What Slipher and Curtis did not yet know was that a novel way to carry out such a celestial measurement had been budding even as they were beginning their researches on the spiral nebulae. It involved a gifted woman with a keen eye, who came upon some intriguing stars while examining photos of an alluring feature in the southern nighttime sky.

It Is Worthy of Notice

F
irst-time travelers to the southern hemisphere might mistake the clouds for high cirrus formations, somehow made luminous in the dark of night. Ancient Persians called the biggest one Al Bakr, or the White Ox. Europeans were introduced to the “two clouds of mist” from accounts of the first circumnavigation of the globe by Ferdinand Magellan and his crew in the early sixteenth century. And so the hazy pair came to be named in honor of the Portuguese-born explorer. The Large and Small Magellanic Clouds are each a chaotic collection of stars, richly diffused with glowing gas.

Such novel and fascinating sights were a compelling reason for European and American astronomers to set up observatories in the southern hemisphere. The Harvard College Observatory did just that in the 1890s, when it established a southern station in the highlands of Peru, just above the town of Arequipa. Before this, for more than a decade, Harvard had been carrying out a formidable task: to catalog every star in the northern sky and accurately gauge its color and brightness. Presented with a sizable endowment for a program in spectroscopy, observatory director Edward C. Pickering resolved to photograph and classify the spectra of all the bright stars as well. The Peruvian observatory allowed Harvard to extend the reach and sweep of this endeavor to the southern sky. By doing this, Pickering was helping astronomy move beyond just tracking the motions of stars across the sky to figuring out their basic properties. Though tedious and wearying, such astronomical surveys can often reveal a few surprises along the way. The Harvard survey was no exception, but it took many photographs to get there.

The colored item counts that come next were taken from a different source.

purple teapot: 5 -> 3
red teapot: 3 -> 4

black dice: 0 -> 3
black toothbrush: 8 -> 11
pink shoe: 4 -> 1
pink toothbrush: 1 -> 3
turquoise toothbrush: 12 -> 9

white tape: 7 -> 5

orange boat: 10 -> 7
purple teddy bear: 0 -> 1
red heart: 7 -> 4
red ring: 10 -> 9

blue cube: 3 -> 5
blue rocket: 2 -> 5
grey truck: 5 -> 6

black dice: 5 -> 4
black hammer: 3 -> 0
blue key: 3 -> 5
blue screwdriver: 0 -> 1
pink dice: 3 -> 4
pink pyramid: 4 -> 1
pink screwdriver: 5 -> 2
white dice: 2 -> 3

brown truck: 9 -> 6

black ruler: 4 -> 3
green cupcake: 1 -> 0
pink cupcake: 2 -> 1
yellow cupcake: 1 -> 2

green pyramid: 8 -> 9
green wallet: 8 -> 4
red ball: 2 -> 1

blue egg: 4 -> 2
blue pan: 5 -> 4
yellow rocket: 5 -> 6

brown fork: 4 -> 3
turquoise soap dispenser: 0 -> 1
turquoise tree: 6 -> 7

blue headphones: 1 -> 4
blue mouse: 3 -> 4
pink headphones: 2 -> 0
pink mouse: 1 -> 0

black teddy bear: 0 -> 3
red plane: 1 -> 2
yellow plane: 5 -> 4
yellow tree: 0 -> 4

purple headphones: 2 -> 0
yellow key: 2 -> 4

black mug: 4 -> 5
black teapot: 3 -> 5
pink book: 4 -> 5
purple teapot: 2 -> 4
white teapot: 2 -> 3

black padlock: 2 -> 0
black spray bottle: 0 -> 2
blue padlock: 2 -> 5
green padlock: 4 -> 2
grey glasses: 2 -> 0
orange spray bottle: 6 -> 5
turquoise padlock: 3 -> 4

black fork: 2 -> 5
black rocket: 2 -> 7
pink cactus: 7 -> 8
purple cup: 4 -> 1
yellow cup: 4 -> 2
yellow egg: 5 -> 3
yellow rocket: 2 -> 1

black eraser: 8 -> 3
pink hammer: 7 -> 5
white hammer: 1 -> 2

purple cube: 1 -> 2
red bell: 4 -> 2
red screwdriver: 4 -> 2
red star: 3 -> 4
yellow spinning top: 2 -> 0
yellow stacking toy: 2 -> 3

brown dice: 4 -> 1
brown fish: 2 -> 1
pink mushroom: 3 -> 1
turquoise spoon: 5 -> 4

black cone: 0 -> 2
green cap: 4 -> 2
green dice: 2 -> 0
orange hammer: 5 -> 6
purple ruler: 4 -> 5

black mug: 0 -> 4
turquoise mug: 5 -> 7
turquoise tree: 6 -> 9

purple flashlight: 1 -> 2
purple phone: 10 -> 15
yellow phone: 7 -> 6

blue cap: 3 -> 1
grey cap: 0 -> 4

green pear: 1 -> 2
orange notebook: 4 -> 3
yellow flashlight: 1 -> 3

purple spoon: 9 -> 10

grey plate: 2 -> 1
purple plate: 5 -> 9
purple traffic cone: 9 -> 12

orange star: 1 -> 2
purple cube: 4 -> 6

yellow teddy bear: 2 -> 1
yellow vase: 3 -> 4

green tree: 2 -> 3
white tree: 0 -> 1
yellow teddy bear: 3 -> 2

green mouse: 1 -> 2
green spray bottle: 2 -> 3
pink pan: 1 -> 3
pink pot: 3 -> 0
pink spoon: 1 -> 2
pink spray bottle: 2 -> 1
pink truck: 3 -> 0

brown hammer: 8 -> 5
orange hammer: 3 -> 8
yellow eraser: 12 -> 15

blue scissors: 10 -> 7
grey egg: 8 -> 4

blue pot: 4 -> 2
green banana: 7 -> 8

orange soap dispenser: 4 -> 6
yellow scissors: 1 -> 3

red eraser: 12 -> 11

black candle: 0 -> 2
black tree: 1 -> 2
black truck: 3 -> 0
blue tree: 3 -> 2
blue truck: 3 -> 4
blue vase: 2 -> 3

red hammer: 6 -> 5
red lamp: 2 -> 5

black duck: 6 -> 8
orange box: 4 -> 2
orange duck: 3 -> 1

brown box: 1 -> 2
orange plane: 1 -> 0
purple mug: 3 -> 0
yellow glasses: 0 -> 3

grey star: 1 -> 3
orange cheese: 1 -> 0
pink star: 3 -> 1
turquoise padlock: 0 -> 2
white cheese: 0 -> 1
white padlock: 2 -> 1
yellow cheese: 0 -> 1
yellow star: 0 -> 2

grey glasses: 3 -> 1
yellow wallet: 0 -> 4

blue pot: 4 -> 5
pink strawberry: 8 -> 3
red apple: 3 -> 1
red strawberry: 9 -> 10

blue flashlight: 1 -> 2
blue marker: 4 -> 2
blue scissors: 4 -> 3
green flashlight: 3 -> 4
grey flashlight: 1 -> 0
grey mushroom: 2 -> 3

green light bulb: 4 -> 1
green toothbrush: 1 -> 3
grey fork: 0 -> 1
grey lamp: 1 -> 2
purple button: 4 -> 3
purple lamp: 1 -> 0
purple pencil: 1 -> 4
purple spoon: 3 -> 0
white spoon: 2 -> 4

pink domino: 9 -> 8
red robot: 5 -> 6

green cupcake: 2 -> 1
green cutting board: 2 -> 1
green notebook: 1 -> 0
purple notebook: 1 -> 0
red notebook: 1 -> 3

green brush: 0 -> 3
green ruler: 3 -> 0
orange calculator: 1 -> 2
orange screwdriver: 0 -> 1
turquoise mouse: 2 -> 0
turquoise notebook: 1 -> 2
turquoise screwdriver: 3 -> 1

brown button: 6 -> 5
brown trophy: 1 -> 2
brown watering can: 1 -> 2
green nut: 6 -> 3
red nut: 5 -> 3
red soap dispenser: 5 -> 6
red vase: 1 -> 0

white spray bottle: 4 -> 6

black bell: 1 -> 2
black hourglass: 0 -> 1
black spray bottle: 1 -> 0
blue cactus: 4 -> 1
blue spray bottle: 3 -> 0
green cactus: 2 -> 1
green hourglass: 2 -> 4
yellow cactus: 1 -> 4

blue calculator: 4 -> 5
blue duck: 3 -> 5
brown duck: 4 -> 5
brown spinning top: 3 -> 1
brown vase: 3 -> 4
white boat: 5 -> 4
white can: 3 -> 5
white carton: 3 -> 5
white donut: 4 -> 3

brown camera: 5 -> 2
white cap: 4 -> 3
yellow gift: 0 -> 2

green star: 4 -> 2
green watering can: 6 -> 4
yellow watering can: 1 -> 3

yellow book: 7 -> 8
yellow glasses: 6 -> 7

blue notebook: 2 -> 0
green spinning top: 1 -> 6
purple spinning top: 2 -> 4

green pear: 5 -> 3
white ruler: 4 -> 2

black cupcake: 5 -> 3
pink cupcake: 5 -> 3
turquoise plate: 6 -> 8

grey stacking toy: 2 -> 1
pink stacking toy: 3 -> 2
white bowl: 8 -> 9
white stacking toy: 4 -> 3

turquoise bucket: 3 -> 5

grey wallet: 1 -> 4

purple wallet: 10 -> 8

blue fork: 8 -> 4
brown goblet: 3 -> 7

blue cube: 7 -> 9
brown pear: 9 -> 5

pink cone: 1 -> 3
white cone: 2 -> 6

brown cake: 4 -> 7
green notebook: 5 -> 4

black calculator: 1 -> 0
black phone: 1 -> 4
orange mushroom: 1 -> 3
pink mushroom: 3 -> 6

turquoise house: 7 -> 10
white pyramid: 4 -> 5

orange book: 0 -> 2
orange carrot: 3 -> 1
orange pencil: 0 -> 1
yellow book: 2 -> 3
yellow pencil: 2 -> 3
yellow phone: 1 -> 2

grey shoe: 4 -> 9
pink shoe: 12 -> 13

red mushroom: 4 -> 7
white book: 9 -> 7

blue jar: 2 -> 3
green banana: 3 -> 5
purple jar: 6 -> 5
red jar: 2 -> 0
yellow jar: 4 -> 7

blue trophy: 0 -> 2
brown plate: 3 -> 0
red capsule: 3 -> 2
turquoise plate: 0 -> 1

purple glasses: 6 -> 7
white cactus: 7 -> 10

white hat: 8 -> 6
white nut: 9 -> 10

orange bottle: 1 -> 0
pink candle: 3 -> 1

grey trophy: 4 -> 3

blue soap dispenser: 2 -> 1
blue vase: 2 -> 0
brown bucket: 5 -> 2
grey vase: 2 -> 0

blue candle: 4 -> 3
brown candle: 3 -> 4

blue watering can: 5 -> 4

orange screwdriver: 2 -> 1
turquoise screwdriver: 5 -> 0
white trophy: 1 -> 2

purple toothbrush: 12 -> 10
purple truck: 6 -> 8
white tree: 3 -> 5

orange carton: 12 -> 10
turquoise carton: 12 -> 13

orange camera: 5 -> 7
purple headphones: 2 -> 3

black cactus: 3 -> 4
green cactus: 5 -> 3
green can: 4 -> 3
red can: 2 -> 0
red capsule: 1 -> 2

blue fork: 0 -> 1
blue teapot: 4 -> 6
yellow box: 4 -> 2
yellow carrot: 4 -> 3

The Small and Large Magellanic Clouds (top left, bottom left) as seen from
Cerro-Tololo Inter-American Observatory, in Chile. The Milky Way
is on the right.
(Roger Smith/NOAO/AURA/NSF/WIYN)

With the huge number of photographic plates of the northern and southern skies stacking up at the observatory on Garden Street in Cambridge, Massachusetts, Pickering shrewdly recognized the value of smart young women yearning to make contributions in an era that generally denied them full access to scientific institutions. Here was a ready workforce, he noted in one annual observatory report, entirely “capable of doing as much and as good routine work as astronomers who would receive much larger salaries. Three or four times as many assistants can thus be employed, and the work done correspondingly increased for a given expenditure.”